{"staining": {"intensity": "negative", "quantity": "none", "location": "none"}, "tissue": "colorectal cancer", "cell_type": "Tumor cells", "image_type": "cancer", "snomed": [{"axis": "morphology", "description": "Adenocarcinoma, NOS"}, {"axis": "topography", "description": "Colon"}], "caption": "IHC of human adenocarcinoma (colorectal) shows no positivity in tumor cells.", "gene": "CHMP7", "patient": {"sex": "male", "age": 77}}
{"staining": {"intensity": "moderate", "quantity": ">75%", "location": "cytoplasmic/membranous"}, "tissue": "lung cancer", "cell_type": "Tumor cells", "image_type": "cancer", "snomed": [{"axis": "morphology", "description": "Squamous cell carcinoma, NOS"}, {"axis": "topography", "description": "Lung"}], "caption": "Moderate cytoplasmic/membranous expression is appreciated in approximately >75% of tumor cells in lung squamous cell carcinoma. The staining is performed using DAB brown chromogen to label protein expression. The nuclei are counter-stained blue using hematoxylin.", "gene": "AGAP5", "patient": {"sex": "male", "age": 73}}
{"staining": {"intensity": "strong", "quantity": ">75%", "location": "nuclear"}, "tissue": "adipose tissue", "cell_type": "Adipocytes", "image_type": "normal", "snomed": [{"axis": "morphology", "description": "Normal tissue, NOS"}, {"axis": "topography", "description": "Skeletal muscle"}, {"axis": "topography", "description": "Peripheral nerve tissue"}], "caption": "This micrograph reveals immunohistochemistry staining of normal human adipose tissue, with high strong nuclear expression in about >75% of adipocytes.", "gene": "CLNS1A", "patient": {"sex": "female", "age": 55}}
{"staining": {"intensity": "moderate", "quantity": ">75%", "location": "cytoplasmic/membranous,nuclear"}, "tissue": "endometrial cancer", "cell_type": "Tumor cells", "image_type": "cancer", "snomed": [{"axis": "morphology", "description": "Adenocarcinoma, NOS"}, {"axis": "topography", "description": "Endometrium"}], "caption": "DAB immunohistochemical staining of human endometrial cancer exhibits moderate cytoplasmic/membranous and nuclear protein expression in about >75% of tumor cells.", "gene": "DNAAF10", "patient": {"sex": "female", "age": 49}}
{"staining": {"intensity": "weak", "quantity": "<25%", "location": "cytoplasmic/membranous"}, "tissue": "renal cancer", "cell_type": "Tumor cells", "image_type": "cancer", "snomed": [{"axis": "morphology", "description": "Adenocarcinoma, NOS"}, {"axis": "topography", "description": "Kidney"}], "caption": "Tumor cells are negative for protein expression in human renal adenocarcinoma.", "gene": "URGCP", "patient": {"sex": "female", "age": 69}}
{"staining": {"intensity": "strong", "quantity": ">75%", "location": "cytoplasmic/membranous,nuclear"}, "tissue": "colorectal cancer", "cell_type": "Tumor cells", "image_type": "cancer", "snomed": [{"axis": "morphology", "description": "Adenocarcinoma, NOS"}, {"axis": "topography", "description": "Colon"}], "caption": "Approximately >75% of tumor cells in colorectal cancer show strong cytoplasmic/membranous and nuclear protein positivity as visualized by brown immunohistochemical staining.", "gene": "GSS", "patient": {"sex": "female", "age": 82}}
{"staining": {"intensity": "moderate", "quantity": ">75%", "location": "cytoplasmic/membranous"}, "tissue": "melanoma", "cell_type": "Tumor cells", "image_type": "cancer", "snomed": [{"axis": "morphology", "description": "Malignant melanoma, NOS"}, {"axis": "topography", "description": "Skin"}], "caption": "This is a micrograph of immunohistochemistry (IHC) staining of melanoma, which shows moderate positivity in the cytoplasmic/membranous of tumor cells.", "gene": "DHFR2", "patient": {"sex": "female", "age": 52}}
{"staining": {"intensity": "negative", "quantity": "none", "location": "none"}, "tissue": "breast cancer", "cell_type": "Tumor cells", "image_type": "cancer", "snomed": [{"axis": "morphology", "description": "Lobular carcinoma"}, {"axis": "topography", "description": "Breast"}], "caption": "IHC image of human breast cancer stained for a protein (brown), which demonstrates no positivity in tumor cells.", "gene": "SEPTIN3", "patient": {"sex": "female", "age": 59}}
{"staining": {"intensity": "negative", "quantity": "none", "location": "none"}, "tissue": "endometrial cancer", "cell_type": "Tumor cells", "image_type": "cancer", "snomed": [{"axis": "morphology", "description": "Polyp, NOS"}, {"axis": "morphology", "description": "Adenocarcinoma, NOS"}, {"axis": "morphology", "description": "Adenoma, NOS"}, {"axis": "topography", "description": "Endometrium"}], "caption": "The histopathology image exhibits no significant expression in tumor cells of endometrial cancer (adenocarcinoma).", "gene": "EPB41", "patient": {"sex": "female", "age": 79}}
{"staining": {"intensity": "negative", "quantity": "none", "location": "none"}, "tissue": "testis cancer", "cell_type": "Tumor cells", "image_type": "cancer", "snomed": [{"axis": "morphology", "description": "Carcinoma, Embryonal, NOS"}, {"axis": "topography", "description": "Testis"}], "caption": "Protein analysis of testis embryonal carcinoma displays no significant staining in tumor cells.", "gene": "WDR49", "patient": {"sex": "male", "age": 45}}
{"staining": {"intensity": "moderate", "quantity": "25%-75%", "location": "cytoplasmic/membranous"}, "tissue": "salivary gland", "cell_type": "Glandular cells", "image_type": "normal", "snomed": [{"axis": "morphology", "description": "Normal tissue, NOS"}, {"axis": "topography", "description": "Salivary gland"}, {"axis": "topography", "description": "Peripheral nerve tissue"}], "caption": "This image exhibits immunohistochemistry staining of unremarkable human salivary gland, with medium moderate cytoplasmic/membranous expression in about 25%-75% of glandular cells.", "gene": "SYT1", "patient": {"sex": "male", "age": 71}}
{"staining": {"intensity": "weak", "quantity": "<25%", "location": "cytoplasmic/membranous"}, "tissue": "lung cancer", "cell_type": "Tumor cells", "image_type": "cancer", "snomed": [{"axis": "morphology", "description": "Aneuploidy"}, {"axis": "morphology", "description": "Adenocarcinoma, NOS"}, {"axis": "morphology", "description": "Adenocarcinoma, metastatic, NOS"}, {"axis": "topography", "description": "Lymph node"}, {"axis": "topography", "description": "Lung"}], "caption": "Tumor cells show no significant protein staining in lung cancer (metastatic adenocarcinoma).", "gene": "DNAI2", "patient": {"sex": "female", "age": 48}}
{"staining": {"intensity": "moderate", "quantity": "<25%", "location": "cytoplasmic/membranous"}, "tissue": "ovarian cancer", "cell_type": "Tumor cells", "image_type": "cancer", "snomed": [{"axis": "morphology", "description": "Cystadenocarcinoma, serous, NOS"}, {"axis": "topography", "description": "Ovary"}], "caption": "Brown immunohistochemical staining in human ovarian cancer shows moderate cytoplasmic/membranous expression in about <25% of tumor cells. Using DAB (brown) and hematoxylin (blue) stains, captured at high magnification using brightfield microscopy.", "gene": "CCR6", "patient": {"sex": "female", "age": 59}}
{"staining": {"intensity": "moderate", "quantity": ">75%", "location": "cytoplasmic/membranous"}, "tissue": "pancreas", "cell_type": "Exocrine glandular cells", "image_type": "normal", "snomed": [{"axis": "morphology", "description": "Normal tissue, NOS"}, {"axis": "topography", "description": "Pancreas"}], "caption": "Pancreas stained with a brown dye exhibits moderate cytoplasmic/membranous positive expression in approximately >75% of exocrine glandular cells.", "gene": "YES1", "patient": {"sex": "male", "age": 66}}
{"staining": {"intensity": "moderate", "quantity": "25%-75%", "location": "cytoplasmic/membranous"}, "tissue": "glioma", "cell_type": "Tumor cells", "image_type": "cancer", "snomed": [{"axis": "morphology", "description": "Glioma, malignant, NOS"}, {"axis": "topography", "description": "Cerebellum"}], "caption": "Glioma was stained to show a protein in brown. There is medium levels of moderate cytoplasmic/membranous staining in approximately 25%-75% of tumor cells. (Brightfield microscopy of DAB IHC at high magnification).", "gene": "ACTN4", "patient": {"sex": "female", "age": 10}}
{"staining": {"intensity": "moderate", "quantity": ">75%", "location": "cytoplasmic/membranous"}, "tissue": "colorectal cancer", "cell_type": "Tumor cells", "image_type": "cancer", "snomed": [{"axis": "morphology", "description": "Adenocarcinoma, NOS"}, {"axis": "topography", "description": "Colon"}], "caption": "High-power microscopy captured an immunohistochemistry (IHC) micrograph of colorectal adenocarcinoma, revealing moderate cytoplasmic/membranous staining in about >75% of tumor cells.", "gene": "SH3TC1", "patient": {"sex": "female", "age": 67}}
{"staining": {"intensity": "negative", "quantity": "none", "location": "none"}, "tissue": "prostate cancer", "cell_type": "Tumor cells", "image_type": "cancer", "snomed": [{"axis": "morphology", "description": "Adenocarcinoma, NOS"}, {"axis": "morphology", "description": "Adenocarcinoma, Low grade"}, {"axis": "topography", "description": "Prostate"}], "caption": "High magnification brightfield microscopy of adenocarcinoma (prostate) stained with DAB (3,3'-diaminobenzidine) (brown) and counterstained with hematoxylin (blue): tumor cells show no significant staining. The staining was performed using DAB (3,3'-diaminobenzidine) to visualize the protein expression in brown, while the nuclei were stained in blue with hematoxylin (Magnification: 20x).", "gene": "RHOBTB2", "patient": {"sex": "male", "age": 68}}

WHAT TO PRODUCE:
Filter by the word "colorectal": copy every line of the data that holds it.

EXERCISE SOLUTION:
{"staining": {"intensity": "negative", "quantity": "none", "location": "none"}, "tissue": "colorectal cancer", "cell_type": "Tumor cells", "image_type": "cancer", "snomed": [{"axis": "morphology", "description": "Adenocarcinoma, NOS"}, {"axis": "topography", "description": "Colon"}], "caption": "IHC of human adenocarcinoma (colorectal) shows no positivity in tumor cells.", "gene": "CHMP7", "patient": {"sex": "male", "age": 77}}
{"staining": {"intensity": "strong", "quantity": ">75%", "location": "cytoplasmic/membranous,nuclear"}, "tissue": "colorectal cancer", "cell_type": "Tumor cells", "image_type": "cancer", "snomed": [{"axis": "morphology", "description": "Adenocarcinoma, NOS"}, {"axis": "topography", "description": "Colon"}], "caption": "Approximately >75% of tumor cells in colorectal cancer show strong cytoplasmic/membranous and nuclear protein positivity as visualized by brown immunohistochemical staining.", "gene": "GSS", "patient": {"sex": "female", "age": 82}}
{"staining": {"intensity": "moderate", "quantity": ">75%", "location": "cytoplasmic/membranous"}, "tissue": "colorectal cancer", "cell_type": "Tumor cells", "image_type": "cancer", "snomed": [{"axis": "morphology", "description": "Adenocarcinoma, NOS"}, {"axis": "topography", "description": "Colon"}], "caption": "High-power microscopy captured an immunohistochemistry (IHC) micrograph of colorectal adenocarcinoma, revealing moderate cytoplasmic/membranous staining in about >75% of tumor cells.", "gene": "SH3TC1", "patient": {"sex": "female", "age": 67}}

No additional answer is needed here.